== PROBLEM STATEMENT ==
Write out each record below exactly, but not the pictures.
┄┄┄┄┄┄
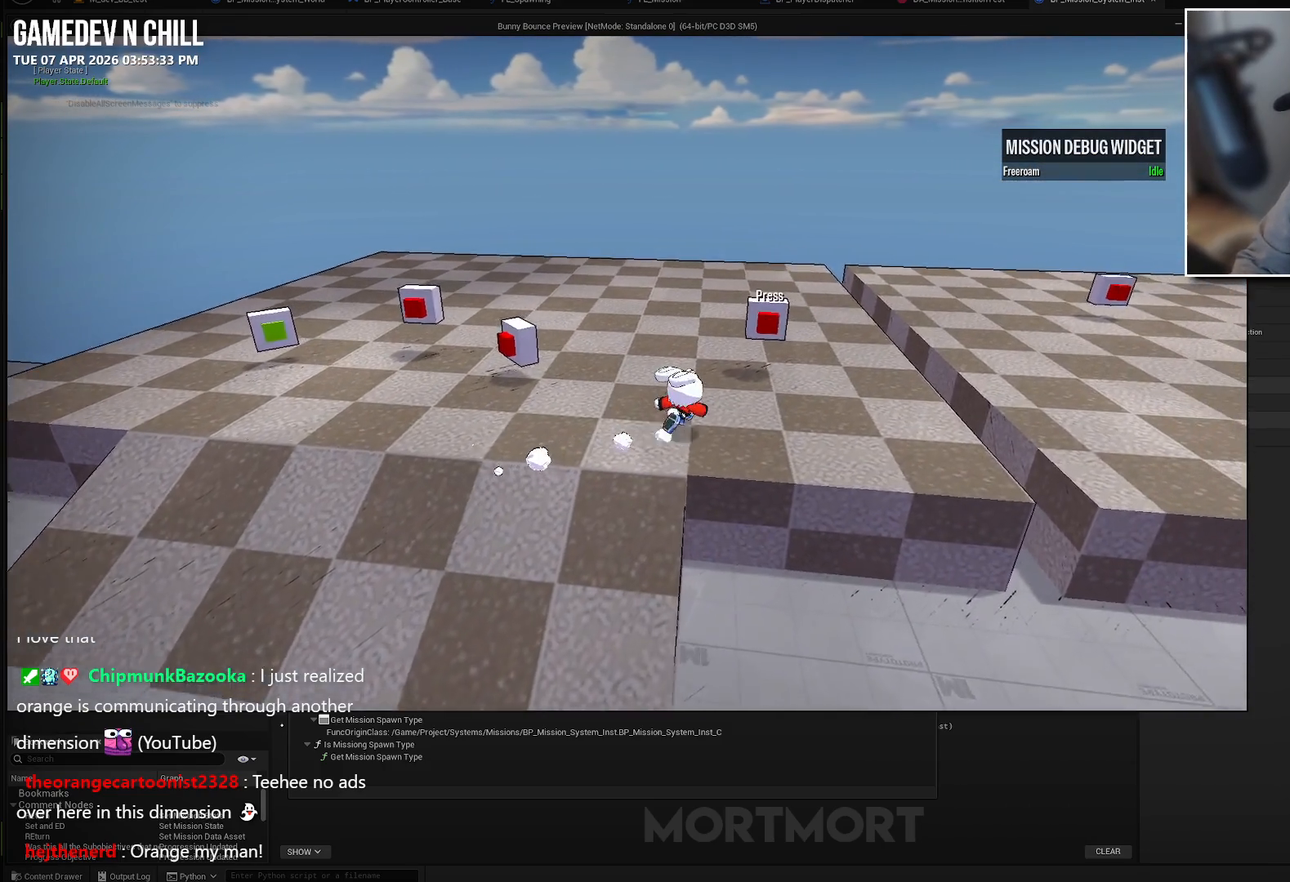
{"buttons": ["A"], "left_stick": "center", "right_stick": "center", "events": [[33, "left_stick", "center"], [133, "Y", "down"], [233, "Y", "up"], [383, "A", "down"]]}
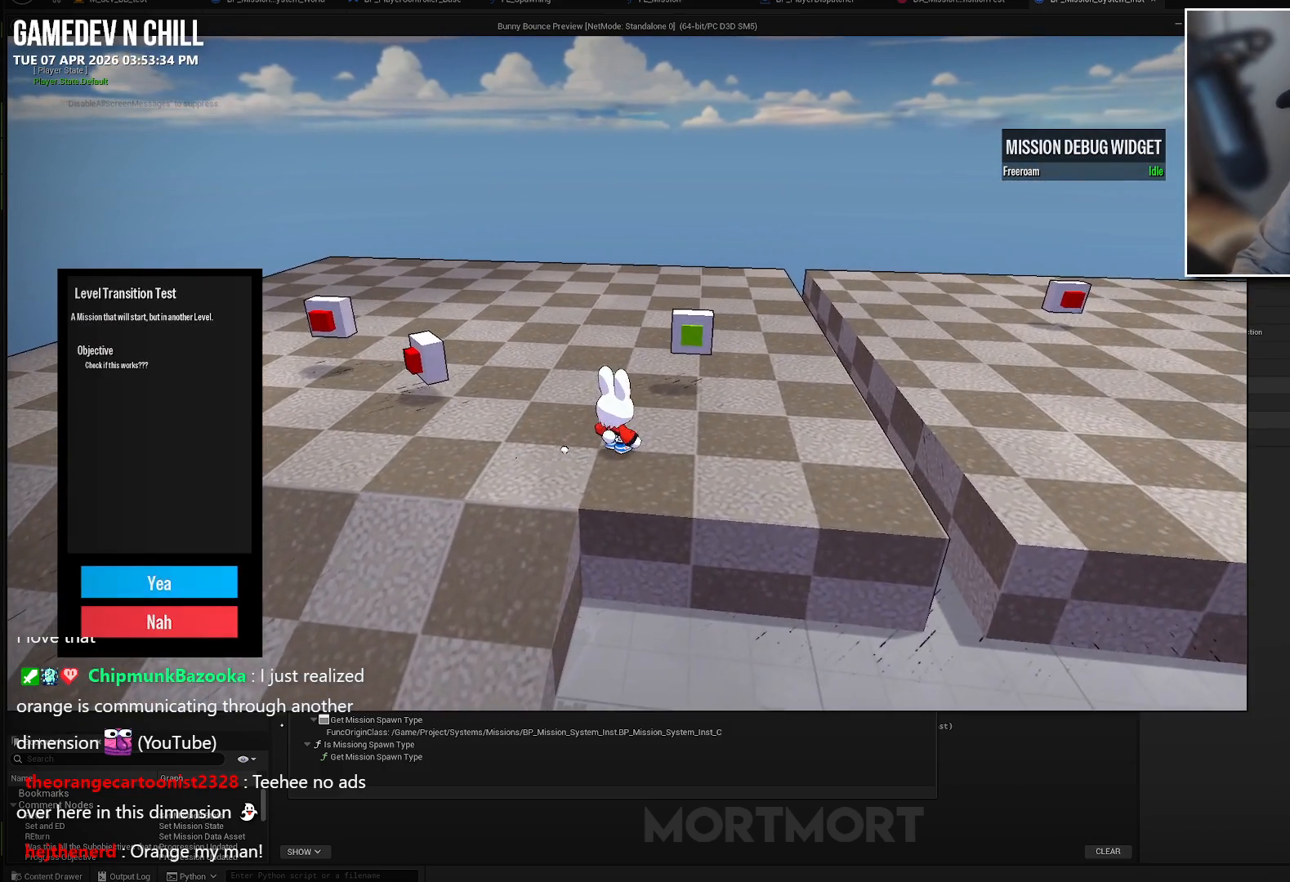
{"buttons": [], "left_stick": "center", "right_stick": "center", "events": [[17, "A", "up"], [83, "A", "down"], [200, "A", "up"], [267, "A", "down"], [400, "A", "up"]]}
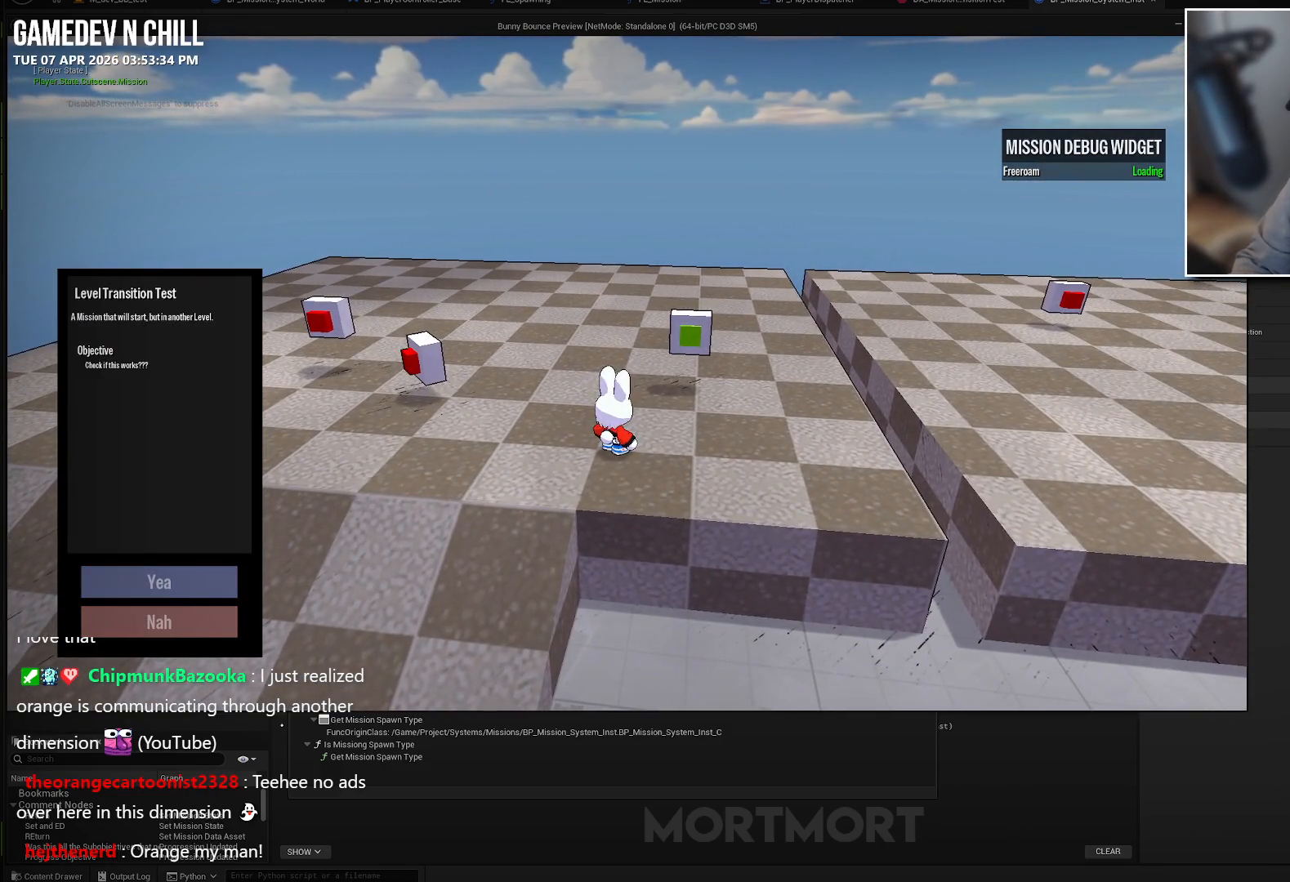
{"buttons": [], "left_stick": "center", "right_stick": "center", "events": []}
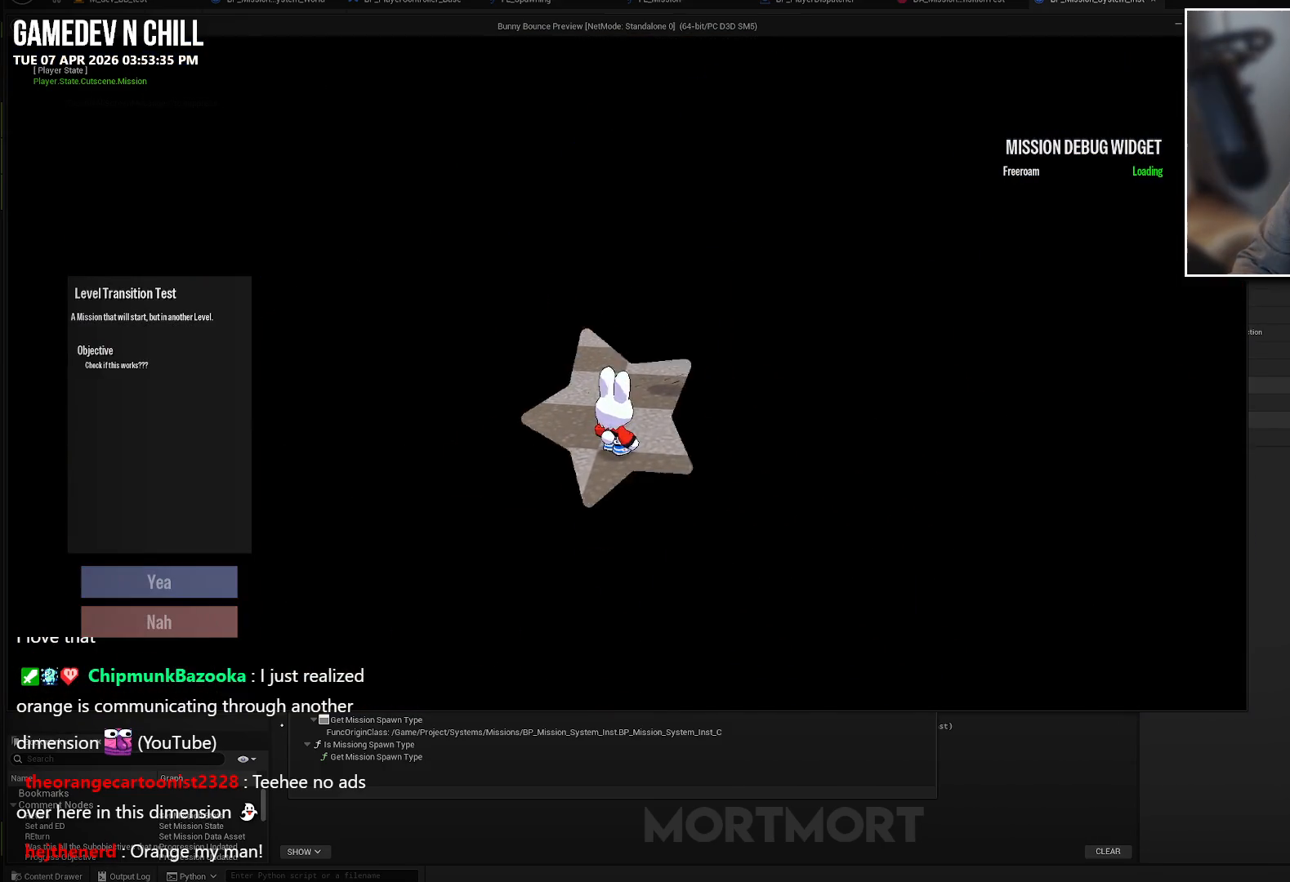
{"buttons": [], "left_stick": "center", "right_stick": "center", "events": []}
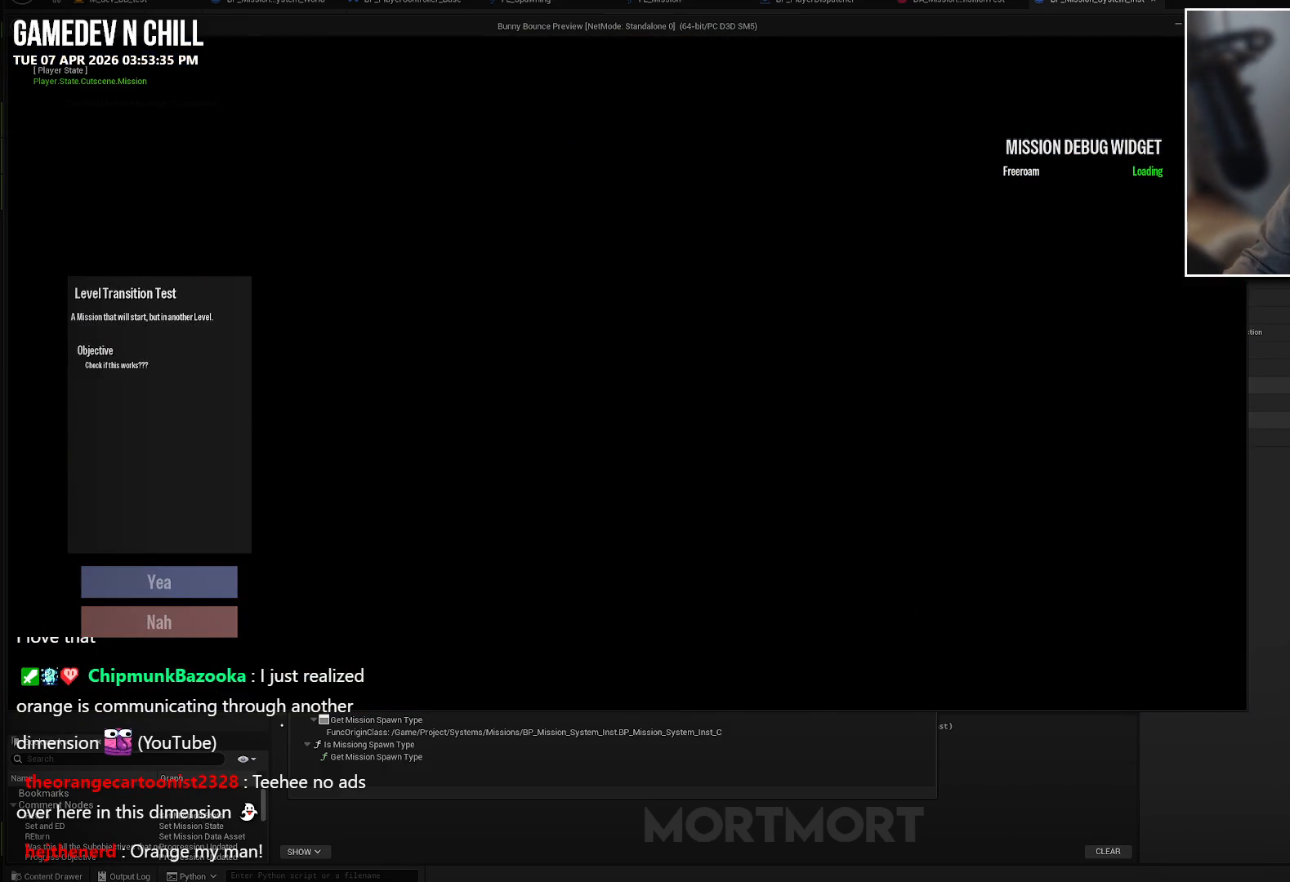
{"buttons": [], "left_stick": "center", "right_stick": "center", "events": []}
┄┄┄┄┄┄
== ANSWER SECTION ==
{"buttons": ["A"], "left_stick": "center", "right_stick": "center", "events": [[33, "left_stick", "center"], [133, "Y", "down"], [233, "Y", "up"], [383, "A", "down"]]}
{"buttons": [], "left_stick": "center", "right_stick": "center", "events": [[17, "A", "up"], [83, "A", "down"], [200, "A", "up"], [267, "A", "down"], [400, "A", "up"]]}
{"buttons": [], "left_stick": "center", "right_stick": "center", "events": []}
{"buttons": [], "left_stick": "center", "right_stick": "center", "events": []}
{"buttons": [], "left_stick": "center", "right_stick": "center", "events": []}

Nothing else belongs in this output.